If you don’t like using `it.first` and `it.second` in the `count` predicate, you can destructure them into more useful variables that are local to that predicate. In this case, I called them `first` and `second`, but you can call them whatever you’d like. Destructuring is supported in certain places in Kotlin, and by certain objects (conveniently `Pair` is one of them) and eliminates the need to reference the object before using its properties. The fields in the object (our `Pair`) are pulled out and assigned to our variables (`first`, and `second`).

Either way solves the problem, and it’s a matter of personal preference as to whether you destructure here or not. I just wanted you to see what it does in case we end up having to use it in a future puzzle solution.

Star earned, onward!

#### ⭐ Day 1, Part 2

The puzzle text can be found here.

▶ _TASKS TO PERFORM_:
[1] In the Kotlin puzzle write-up, recast the paragraph beginning "If you don't like using" as a short bulleted list that keeps its main facts.
[2] Carry the Kotlin puzzle write-up forward from its last sentence.

▶ _SOURCE MATERIAL_:
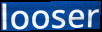
looser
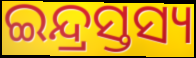
ଇନ୍ଦ୍ରସ୍ତସ୍ୟ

▶ _RESULTS_:
[1]
- Instead of writing `it.first` and `it.second` in the `count` predicate, you can destructure them into variables local to that predicate.
- Here they are named `first` and `second`, but any names work.
- Kotlin supports destructuring in certain places and for certain objects, including `Pair`.
- Destructuring removes the need to reference the object before using its properties.
- The fields of the `Pair` are pulled out and assigned to the variables `first` and `second`.

[2]
Part two is quite similar to part one, and lets me introduce `windowed`, another function from the Kotlin standard library that I find useful. The `windowed` function lets us create a sliding window over an `Iterable` (which our `List<Int>` implements). We can control the `size` of the window, the `step` (how many elements to move over when creating the next window), and whether we want `partial` windows or not (this defaults to `false`, whole windows only).

In our code, this will turn our `List<Int>` into a `List<List<Int>>`. In practical terms, lets suppose we have a list `(1, 2, 3, 4, 5)`. By calling `windowed(3, 1)` on it (meaning: window `size` 3, `step` over 1 each time): we would end up with this list: `((1, 2, 3), (2, 3, 4), (3, 4, 5))`. Neat, huh? This is a very convenient function and I suspect we’ll see it in future puzzle solutions.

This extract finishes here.